The output is identical to matyan-backend backup and can be restored with either matyan-backend restore or matyan-client restore-reingest.

Restore: two modes

Restore is split between matyan-backend (direct) and matyan-client (reingest). Both consume the same backup format.

Backend restore (direct)

matyan-backend restore writes backup data directly into FoundationDB and S3. It does not go through the REST API or the frontier.

  • Use when: You have direct access to the backend (same host or cluster as FDB/S3), e.g. disaster recovery, migrating to a new FDB cluster, or restoring into the same deployment.
  • Requires: Backend process with FDB and S3 configured; no frontier or ingestion workers needed for the restore itself.
matyan-backend restore <backup_path> [--dry-run] [--skip-entities] [--skip-blobs]
Option Description
--dry-run Validate the backup and report what would be restored; do not write.
--skip-entities Do not restore experiments, tags, dashboards, etc.
--skip-blobs Do not upload blobs from the backup back to S3.

If backup_path is a .tar.gz file, it is extracted to a temporary directory first.

Client restore (reingest)

matyan-client restore-reingest reads the backup and replays data through the normal ingestion path: REST API for run/entity creation and metadata, and frontier WebSocket (and presigned S3 for blobs) for sequence data.
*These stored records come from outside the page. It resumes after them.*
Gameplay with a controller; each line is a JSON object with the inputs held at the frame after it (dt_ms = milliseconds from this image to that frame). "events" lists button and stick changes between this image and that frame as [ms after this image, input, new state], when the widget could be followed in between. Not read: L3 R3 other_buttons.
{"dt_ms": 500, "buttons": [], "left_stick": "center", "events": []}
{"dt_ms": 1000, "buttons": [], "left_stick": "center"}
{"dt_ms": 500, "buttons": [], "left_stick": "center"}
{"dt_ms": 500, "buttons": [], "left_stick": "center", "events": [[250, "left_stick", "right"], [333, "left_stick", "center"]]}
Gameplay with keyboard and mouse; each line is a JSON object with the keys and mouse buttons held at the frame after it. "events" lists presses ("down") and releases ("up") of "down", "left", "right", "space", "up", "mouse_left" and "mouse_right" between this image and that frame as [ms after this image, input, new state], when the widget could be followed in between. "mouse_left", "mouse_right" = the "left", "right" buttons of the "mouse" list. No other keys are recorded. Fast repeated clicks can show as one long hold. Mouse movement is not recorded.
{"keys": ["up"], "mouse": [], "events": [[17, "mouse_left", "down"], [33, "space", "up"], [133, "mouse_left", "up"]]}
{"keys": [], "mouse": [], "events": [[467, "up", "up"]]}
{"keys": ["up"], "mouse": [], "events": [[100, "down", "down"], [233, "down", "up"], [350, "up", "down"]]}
The same pipeline as live training is used.

  • Use when: You do not have direct access to FDB (e.g. restoring from a client machine into a remote Matyan deployment), or you want to restore into a different environment using only the public API.
  • Requires: Backend and frontier running; ingestion workers must be running to process the reingested data.
matyan-client restore-reingest <backup_path> [options]
Option Description
--backend-url Backend URL (default: from MATYAN_BACKEND_URL).
--frontier-url Frontier URL (default: from MATYAN_FRONTIER_URL).
--skip-entities Do not restore experiments, tags, etc.
--skip-blobs Do not upload blobs to S3.
--dry-run Validate backup and report counts; do not send data.

Example:

matyan-client restore-reingest /path/to/matyan-backup-20250101-120000.tar.gz

Summary

Action Tool Where it runs
Create backup (backend) matyan-backend backup On a host with FDB + S3 access
Create backup (client) matyan-client backup Anywhere; uses backend REST API
Restore (direct) matyan-backend restore On a host with FDB + S3 access
Restore (reingest) matyan-client restore-reingest Anywhere; uses backend + frontier like a normal client

For TensorBoard migration: use matyan-client convert tensorboard to produce a backup, then matyan-client restore-reingest (or matyan-backend restore if you have backend access) to load it into Matyan.